-------- Document segment --------

Cache matter fields in StepContext across RK4 substeps
This commit is contained in:
@@ -248,9 +248,12 @@ static const int k_matter_slots[BSSN_MATTER_COUNT] = {
|
||||
struct StepContext {
|
||||
double *d_state0_mem;
|
||||
double *d_accum_mem;
|
||||
double *d_matter_mem;
|
||||
std::array<double *, BSSN_STATE_COUNT> d_state0;
|
||||
std::array<double *, BSSN_STATE_COUNT> d_accum;
|
||||
std::array<double *, BSSN_MATTER_COUNT> d_matter;
|
||||
size_t cap_all;
|
||||
bool matter_ready;
|
||||
};
|
||||
|
||||
static std::unordered_map<void *, StepContext> g_step_ctx;
|
||||
@@ -318,14 +321,23 @@ static StepContext &ensure_step_ctx(void *block_tag, size_t all)

-------- Data segment --------

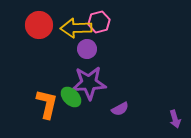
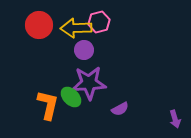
purple circle: moved 3 px left, 1 px down
orange L-shape: moved 1 px right, 1 px down
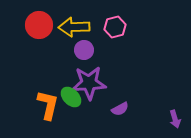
pink hexagon: moved 16 px right, 5 px down
yellow arrow: moved 2 px left, 1 px up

--------

» **Things to do**
1 – In the commit diff on caching matter fields in StepContext, what type is the StepContext member d_matter declared with?
2 – Carry on the commit diff on caching matter fields in StepContext from the point where it stops.

» **Solved tasks**
1 – std::array<double *, BSSN_MATTER_COUNT>

2 –
|
||||
cudaFree(ctx.d_accum_mem);
|
||||
ctx.d_accum_mem = nullptr;
|
||||
}
|
||||
if (ctx.d_matter_mem) {
|
||||
cudaFree(ctx.d_matter_mem);
|
||||
ctx.d_matter_mem = nullptr;
|
||||
}
|
||||
CUDA_CHECK(cudaMalloc(&ctx.d_state0_mem, BSSN_STATE_COUNT * all * sizeof(double)));
|
||||
CUDA_CHECK(cudaMalloc(&ctx.d_accum_mem, BSSN_STATE_COUNT * all * sizeof(double)));
|
||||
CUDA_CHECK(cudaMalloc(&ctx.d_matter_mem, BSSN_MATTER_COUNT * all * sizeof(double)));
|
||||
ctx.cap_all = all;
|
||||
ctx.matter_ready = false;
|
||||
}
|
||||
for (int i = 0; i < BSSN_STATE_COUNT; ++i) {
|
||||
ctx.d_state0[i] = ctx.d_state0_mem + (size_t)i * all;
|
||||
ctx.d_accum[i] = ctx.d_accum_mem + (size_t)i * all;
|
||||
}
|
||||
for (int i = 0; i < BSSN_MATTER_COUNT; ++i) {
|
||||
ctx.d_matter[i] = ctx.d_matter_mem + (size_t)i * all;
|
||||
}
|
||||
return ctx;
|
||||
}
|
||||
|
||||
@@ -335,6 +347,7 @@ static void release_step_ctx(void *block_tag)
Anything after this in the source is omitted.